MSH Announces Partnership on Global Avian Flu Response
CAMBRIDGE, MA (MARCH 20, 2007)—Management Sciences for Health (MSH) is pleased to announce its partnership with DAI on “Stop Avian Influenza,” the United States Agency for International Development’s (USAID’s) three-year global response to avian influenza. The partnership will focus on preventing H5N1—a highly pathogenic virus that causes avian influenza—from evolving into a form transmissible to humans, while mitigating the economic hardships associated with the disease. Highly pathogenic avian influenza (HPAI) threatens the viability of the global poultry industry, the economic status of small farmers, and the overall health of communities worldwide.
MSH’s Dr. Fred Hartman began his public health career in smallpox eradication and will lead the organization’s involvement in the project. “Stop Avian Influenza will be USAID’s premier worldwide project for the control of HPAI. We are very excited to partner with DAI and assist in the human preparedness and global response,” said Dr. Hartman.
The project will focus on preventing H5N1 infections in birds and preventing human exposure to—thus transmission of—the H5N1 virus. DAI will assume responsibility for all animal-related activities while MSH will assume responsibility for managing activities related to human health.
The project includes a new global collaborative with regional organizations such as the University of Dakar in Senegal, the University of Rwanda School of Public Health, the Aga Khan University in Pakistan, and Primex in the Philippines. Partners will help the project reach surge capacity and respond to multiple requests for in-country assistance simultaneously.
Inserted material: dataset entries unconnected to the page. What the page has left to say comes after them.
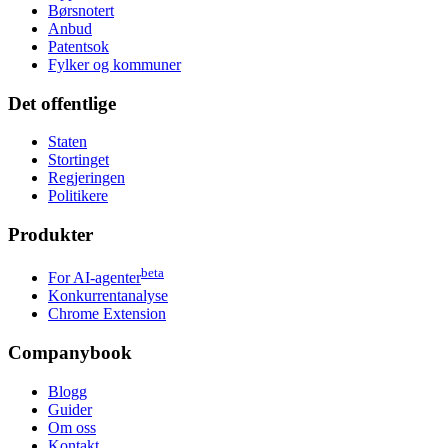
Børsnotert
Anbud
Patentsok
Fylker og kommuner
Det offentlige
Staten
Stortinget
Regjeringen
Politikere
Produkter
beta
For AI-agenter
Konkurrentanalyse
Chrome Extension
Companybook
Blogg
Guider
Om oss
Kontakt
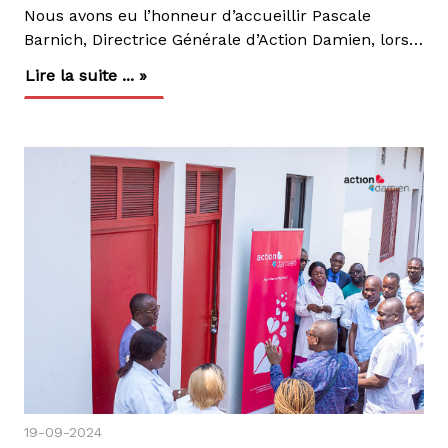
Nous avons eu l’honneur d’accueillir Pascale
Barnich, Directrice Générale d’Action Damien, lors de sa visite en RDC, accompagnée du Dr Alberto Roggi, Conseiller médical, et d’Angela Bianco, Officier de Liaison à Bruxelles. Cette mission a marqué un moment fort de renforcement de notre engagement envers les populations les plus vulnérables, touchées par des maladies telles que la lèpre, la tuberculose et d’autres maladies tropicales négligées comme l’ulcère de Buruli et le pian.Un Partenaire Actif dans la Lutte Contre les MaladiesCette deuxième visite depuis 2022 avait pour objectif d'établir des liens encore plus solides avec les autorités sanitaires nationales et locales afin de poursuivre les discussions sur la lutte contre les maladies pour lesquelles nous œuvrons. La Directrice a ainsi rencontré le Dr Yuma Ramazani, Secrétaire Général à la Santé Publique, pour explorer des pistes de collaboration renforcée avec le Ministère de la Santé publique, hygiène et prévoyance sociale.Les échanges avec des partenaires tels que l’USAID, l’Union Européenne, l’Ambassade de Belgiqueundefined de France en RDC, le PNUD et l’OPALCO ainsi que l’INRB ont permis de faire le bilan des actions menées et d’identifier les axes d'amélioration pour maximiser l’impact de nos interventions sur le terrain.Un Impact Mesurable sur la Santé PubliqueLes résultats obtenus en 2023 témoignent de l'efficacité de nos efforts : dans les 9 provinces où nous intervenons. La couverture pour la tuberculose a atteint 84%, avec 117 935 personnes traitées. Concernant la lèpre, 2032 nouveaux cas ont été dépistés et pris en charge, tandis que 514 cas de Pian ont été traités avec succès et 65 nouveaux cas d’ulcère de Buruli ont également été soignés. Ces résultats sont la preuve tangible de l'impact de nos actions.Vers une Collaboration RenforcéeUn moment clé de cette mission a été la session d'auto-évaluation avec le Comité de Direction de la coordination nationale d’Action Damien RDC, qui a permis de faire le point sur nos réalisations et de définir des objectifs plus ambitieux pour l’avenir.La visite de la Directrice Générale a été une occasion précieuse de renforcer nos partenariats et de stimuler l’action collective en faveur de la santé des populations vulnérables en RDC. Grâce à un engagement commun et des efforts coordonnés, nous restons résolus à éliminer la lèpre, la tuberculose et d'autres maladies tropicales négligées.Ensemble, nous faisons la différence pour un avenir en meilleure santé pour tous.
Lire la suite ... »
19-09-2024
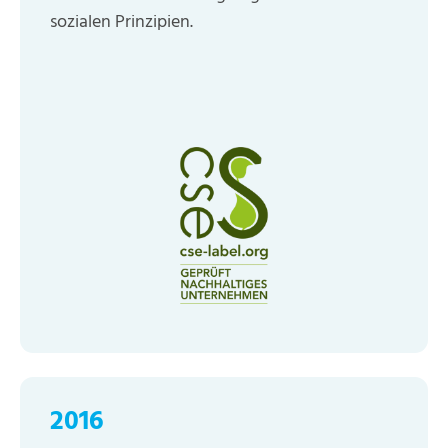
sozialen Prinzipien.
2016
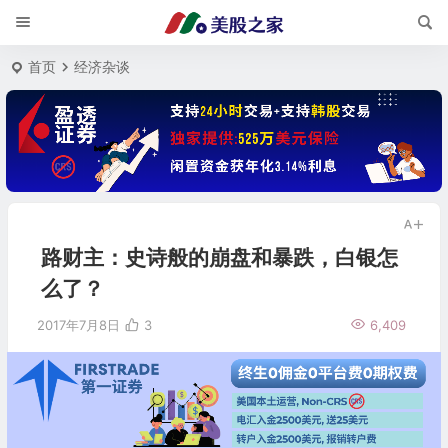
首页
经济杂谈
路财主：史诗般的崩盘和暴跌，白银怎
么了？
2017年7月8日
3
6,409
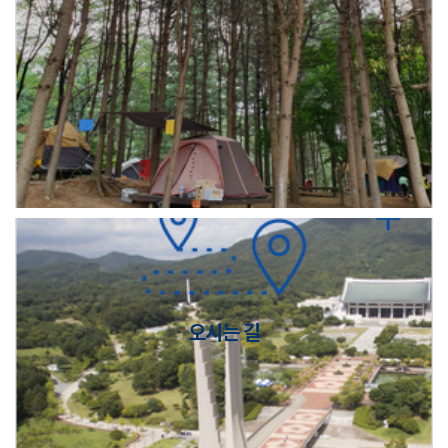
오시는 길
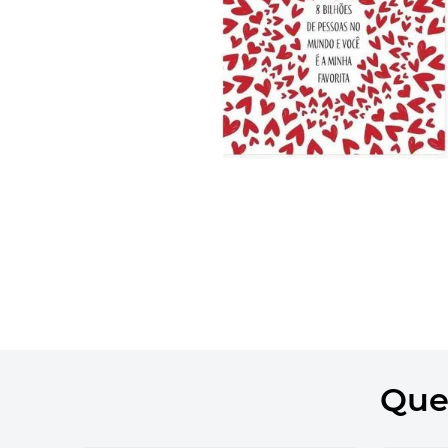
10
º
bolsa termica
Que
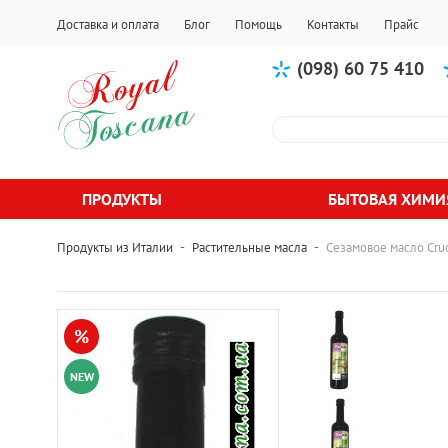
Доставка и оплата
Блог
Помощь
Контакты
Прайс
(098) 60 75 410
ПРОДУКТЫ
БЫТОВАЯ ХИМИ
-
-
Продукты из Италии
Растительные масла
Сезамовое масло Cru
%
NEW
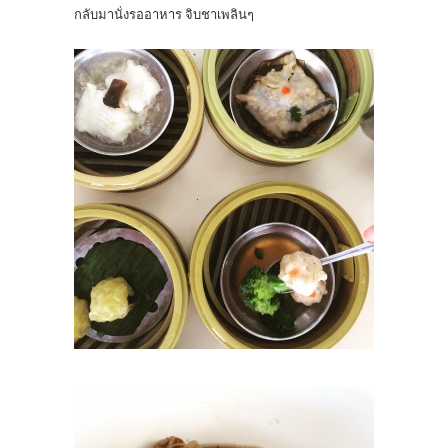
กลับมานั่งรออาหาร จิบชาเพลินๆ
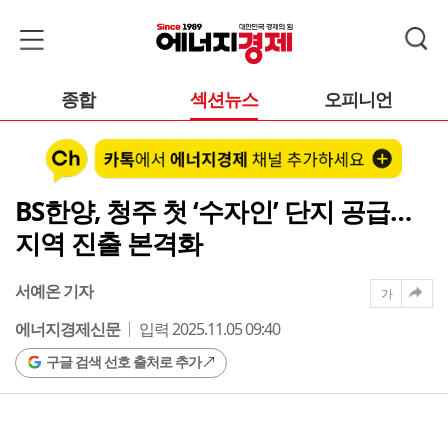
종합
섹션뉴스
오피니언
BS한양, 청주 첫 ‘수자인’ 단지 공급…
지역 진출 본격화
서예온 기자
가
에너지경제신문
입력 2025.11.05 09:40
구글 검색 선호 출처로 추가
Other DAI sub-contractors include the Bird Flu Control GmbH; McFadden and Associates, Inc.; Michigan State University; QED Group, LLC; Training Resources Group, Inc.; UC Davis School of Veterinary Medicine; and Winrock International.
“The combined resources of this project and all the partners are substantial and will influence the future course of avian influenza worldwide. While the goal is to prevent avian influenza from evolving into a form transmissible to humans, good control efforts will prevent the disease from becoming a recurring problem in many parts of the world,” said Dr. Hartman.